Be supportive of each other’s parenting and avoid undermining the other parent’s authority in front of your children.
Do not fight in front of your kids. Do not involve your children in your disputes and avoid trying to get the children to understand or agree with your particular position or viewpoint.
Do not expect your children to make a choice between one or the other parent. Children should be encouraged to have a close relationship with both parents.*
You may have read the above three points and be saying to yourself, “This is well and good, but obviously you have not met my ex. My ex is impossible to deal with and I cannot bear the thought of having to deal with her abominable behaviour.” Well, I get it. No-one says this will be easy. In fact, working hard to keep the peace with your ex may be one of the most difficult things you will ever do, but it can be done, if you are able to remind yourself that your focus should be on the best interest of your kids.
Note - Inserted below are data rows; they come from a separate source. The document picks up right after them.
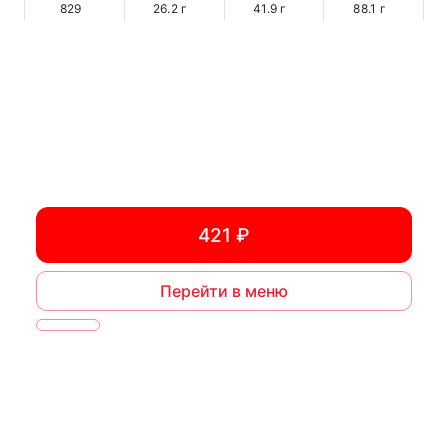
829
26.2
г
41.9
г
88.1
г
421 ₽
Перейти в меню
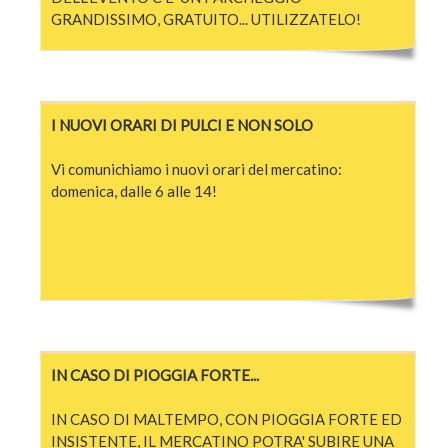
GRANDISSIMO, GRATUITO... UTILIZZATELO!
I NUOVI ORARI DI PULCI E NON SOLO
Vi comunichiamo i nuovi orari del mercatino:
domenica, dalle 6 alle 14!
IN CASO DI PIOGGIA FORTE...
IN CASO DI MALTEMPO, CON PIOGGIA FORTE ED
INSISTENTE, IL MERCATINO POTRA' SUBIRE UNA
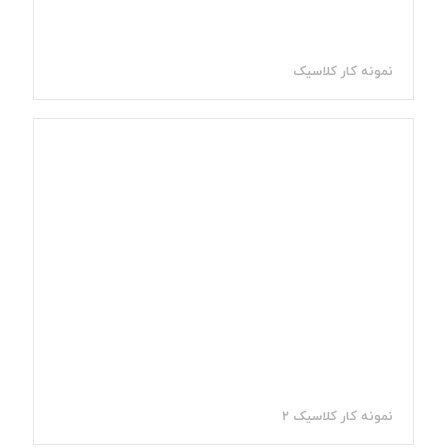
نمونه کار کلاسیک
نمونه کار کلاسیک 2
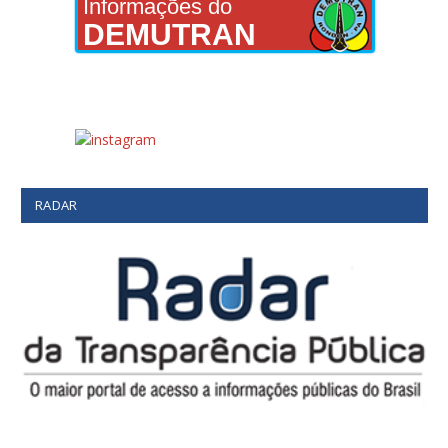
Informações do
DEMUTRAN
RADAR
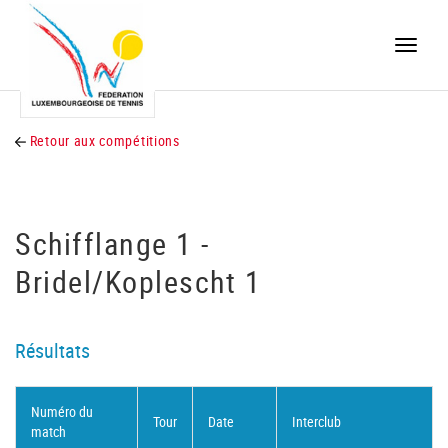
Toggle
naviga
Retour aux compétitions
Schifflange 1 -
Bridel/Koplescht 1
Résultats
Numéro du
Tour
Date
Interclub
match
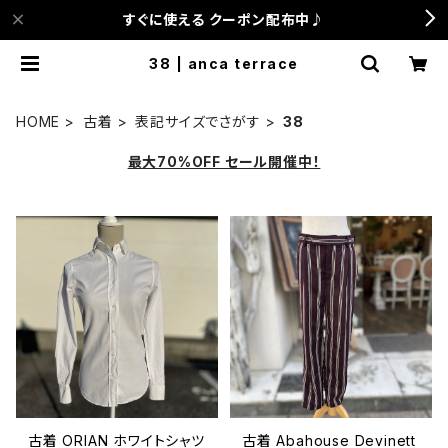
すぐに使える クーポン配布中♪
38 | anca terrace
HOME
古着
表記サイズでさがす
38
最大70%OFF セール開催中！
古着 ORIAN ホワイトシャツ
古着 Abahouse Devinett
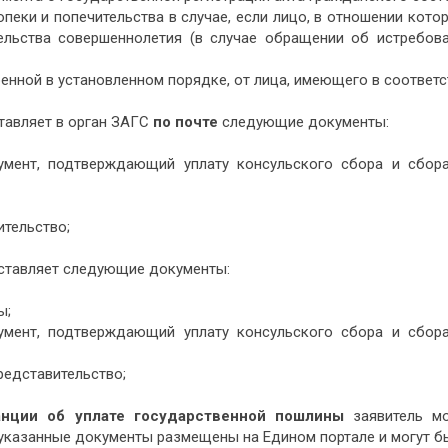
опеки и попечительства в случае, если лицо, в отношении кото
льства совершеннолетия (в случае обращении об истребова
ренной в установленном порядке, от лица, имеющего в соответ
тавляет в орган ЗАГС
по почте
следующие документы:
умент, подтверждающий уплату консульского сбора и сбор
тельство;
дставляет следующие документы:
ы;
умент, подтверждающий уплату консульского сбора и сбор
редставительство;
анции об уплате государственной пошлины
заявитель мо
 указанные документы размещены на Едином портале и могут б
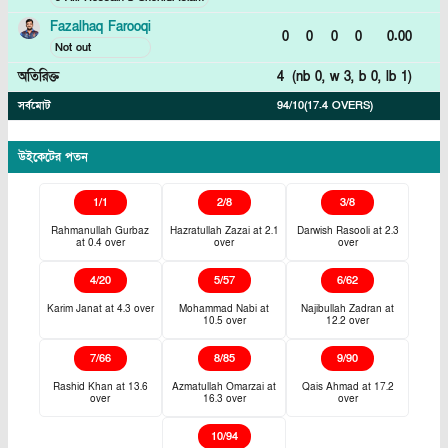
Fazalhaq Farooqi
0
0
0
0
0.00
Not out
অতিরিক্ত
4
(nb
0
, w
3
, b
0
, lb
1
)
সর্বমোট
94/10
(17.4 OVERS)
উইকেটের পতন
1
/
1
2
/
8
3
/
8
Rahmanullah Gurbaz
Hazratullah Zazai
at
2.1
Darwish Rasooli
at
2.3
at
0.4
over
over
over
4
/
20
5
/
57
6
/
62
Karim Janat
at
4.3
over
Mohammad Nabi
at
Najibullah Zadran
at
10.5
over
12.2
over
7
/
66
8
/
85
9
/
90
Rashid Khan
at
13.6
Azmatullah Omarzai
at
Qais Ahmad
at
17.2
over
16.3
over
over
10
/
94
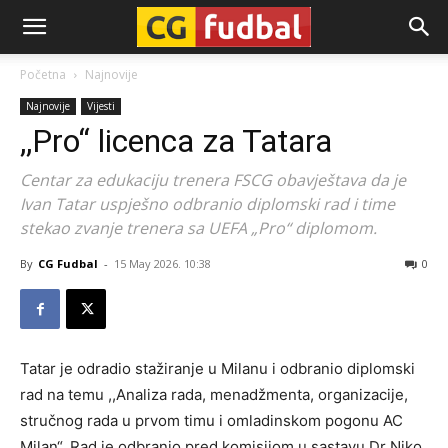
CG-
Početna
Najnovije
Najnovije
Vijesti
Fudbal
,,Pro“ licenca za Tatara
Centar za edukaciju trenera FSCG obavještava da je
Ivan Tatar uspješno odbranio diplomski rad i time
stekao zvanje trenera sa UEFA „Pro“ diplomom.
By
CG Fudbal
-
15 May 2026. 10:38
0
Tatar je odradio stažiranje u Milanu i odbranio diplomski
rad na temu ,,Analiza rada, menadžmenta, organizacije,
stručnog rada u prvom timu i omladinskom pogonu AC
Milan“. Rad je odbranio pred komisijom u sastavu Dr Niko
Finally, there is no shame in seeking help and support as you walk through this process. In fact, I encourage my clients to reach out to professionals who can support and guide them through the process. For example, it can be very helpful to work with a therapist who can assist you in dealing with the emotional impact of your separation.
*The assumption in this article is that there is no abuse occurring in either the parent-to-parent relationship or the child-to-parent relationship.